GENEVE, 30 mars 2007 (VCHR) – Salué par les diplomates occidentaux pour cette avancée de l’Etat de droit, le Vietnam a annoncé cette semaine l’abrogation du décret 31/CP sur la “détention administrative”, texte permettant de détenir sans procès les dissidents et les opposants au gouvernement.

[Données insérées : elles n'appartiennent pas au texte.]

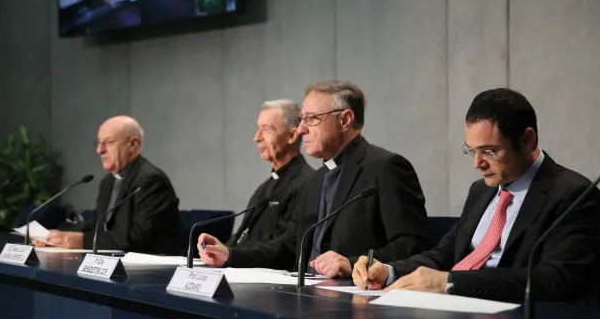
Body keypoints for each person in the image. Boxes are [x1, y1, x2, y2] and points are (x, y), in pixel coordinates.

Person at [353, 88, 600, 303]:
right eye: (471, 150)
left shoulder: (575, 195)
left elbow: (553, 279)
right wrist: (390, 270)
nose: (477, 163)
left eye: (490, 151)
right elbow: (446, 254)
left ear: (527, 140)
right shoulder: (480, 191)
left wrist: (452, 282)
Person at [197, 81, 430, 277]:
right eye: (301, 120)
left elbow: (413, 244)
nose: (300, 130)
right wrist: (230, 254)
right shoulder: (314, 182)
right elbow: (290, 246)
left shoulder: (386, 168)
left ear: (345, 120)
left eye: (311, 119)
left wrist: (353, 263)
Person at [31, 116, 183, 254]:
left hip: (152, 273)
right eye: (98, 142)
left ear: (132, 144)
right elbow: (99, 227)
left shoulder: (151, 181)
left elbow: (138, 239)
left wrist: (80, 241)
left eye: (109, 142)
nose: (99, 150)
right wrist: (56, 236)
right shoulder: (108, 182)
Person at [226, 100, 314, 247]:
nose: (257, 138)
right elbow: (244, 236)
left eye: (266, 129)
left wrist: (232, 255)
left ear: (291, 136)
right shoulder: (265, 187)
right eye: (258, 128)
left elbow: (283, 246)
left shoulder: (307, 184)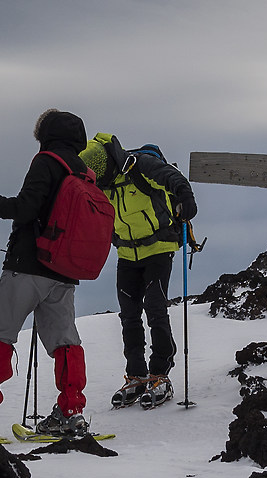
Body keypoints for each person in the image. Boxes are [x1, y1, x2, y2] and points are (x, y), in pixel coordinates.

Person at [0, 109, 97, 438]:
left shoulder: (45, 162)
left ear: (45, 134)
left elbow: (25, 208)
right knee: (65, 340)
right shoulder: (83, 171)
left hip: (28, 265)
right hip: (65, 271)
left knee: (0, 331)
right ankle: (72, 411)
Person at [83, 134, 196, 409]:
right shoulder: (99, 180)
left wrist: (186, 198)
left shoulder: (140, 166)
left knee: (155, 307)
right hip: (126, 252)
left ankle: (160, 372)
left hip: (159, 247)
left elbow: (174, 179)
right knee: (129, 314)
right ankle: (137, 374)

Cependant, dans un exposé écrit à l’intention du Conseil des Droits de l’Homme de l’ONU à Genève, le Comité Vietnam pour la Défense des Droits de l’Homme a souligné le fait que les autorités communistes ont omis de dire qu’elles disposaient d’une loi moins connue mais plus répressive encore, l’Ordonnance 44 sur “le règlement des violations administratives”. Celle-ci donne aux autorités locales de plus larges pouvoirs non seulement d’arrêter et de détenir les personnes soupçonnées d’atteintes à la “sécurité nationale”, mais également de les placer en hôpital psychiatrique ou en « camps de réhabilitation” selon leur bon vouloir.
M. Vo Van Ai, Président du Comité Vietnam pour la Défense des Droits de l’Homme et de Quê Me : Action pour la Démocratie au Vietnam, a décrit l’Ordonnance 44 (réf. 44/2002/PL-BUTVQH10), adoptée par le Comité permanent de l’Assemblée Nationale au mois de juillet 2002 et entrée en vigueur le 1er octobre 2002, comme encore plus prohibitive que le décret 31/CP. Elle donne en effet pouvoir aux comités populaires provinciaux et de district de détenir sans procès les citoyens “qui ont violé les lois sur la sécurité, l’ordre public et la sûreté sociale, mais dont les délits ne sont pas assez sérieux pour justifier des poursuites [judiciaires]”. Alors que le décret 31/CP n’autorisait que la détention administrative, l’Ordonnance 44 permet trois types de détention pour une période de 6 mois à 2 ans : La détention dans des “institutions éducatives” (article 25), l’internement dans des “services de santé” (article 26) et la détention administrative (article 27). Les deux premiers peuvent être ordonnés par les comités populaires de district, le dernier requiert l’approbation du président du comité populaire provincial. Les “institutions éducatives” désignent généralement les camps de réhabilitation ou Centres de Protection Sociale où les “mauvais éléments sociaux”, comme les prostituées, les toxicomanes, les enfants des rues ou les dissidents, peuvent être incarcérés sans procès, souvent dans des conditions de détention inhumaines. Le Ministre de la Sécurité Publique et le Ministre du Travail, des Invalides de guerre et des Affaires Sociales travaillent conjointement pour créer de nouveaux centres si nécessaire. Les “services de santé” comprennent les hôpitaux et institutions psychiatriques. Au mois de novembre 2006, l’avocate Bui Thi Kim Thanh avait été internée à l’Hôpital psychiatrique de Bien Hoa à Saigon pour avoir défendu des fermiers expropriés et protesté contre les confiscations des terres par l’Etat. Elle avait ensuite été relâchée mais est restée traumatisée par cette expérience.
“L’abrogation du décret 31/CP est une fausse bonne mesure qui sert à amadouer la communauté internationale”, a dénoncé Vo Van Ai. “Le régime vietnamien reste un maître dans l’art de la dissimulation. Avant d’abroger le décret 31/CP, il avait adopté un texte encore plus répressif contre les dissidents. Avec l’Ordonnance 44 de 2002, on est revenu à l’ère soviétique des hôpitaux psychiatriques et autres camps de rééducation”.
Le Comité des Droits de l’Homme avait fermement dénoncé le décret 31/CP en juillet 2002 lorsqu’il avait examiné le rapport périodique du Vietnam sur l’application du Pacte international relatif aux droits civils et politiques, et demandé son abrogation immédiate. Au même moment, le Vietnam adoptait la nouvelle Ordonnance 44 afin de faire perdurer la légalisation de ses pratiques arbitraires.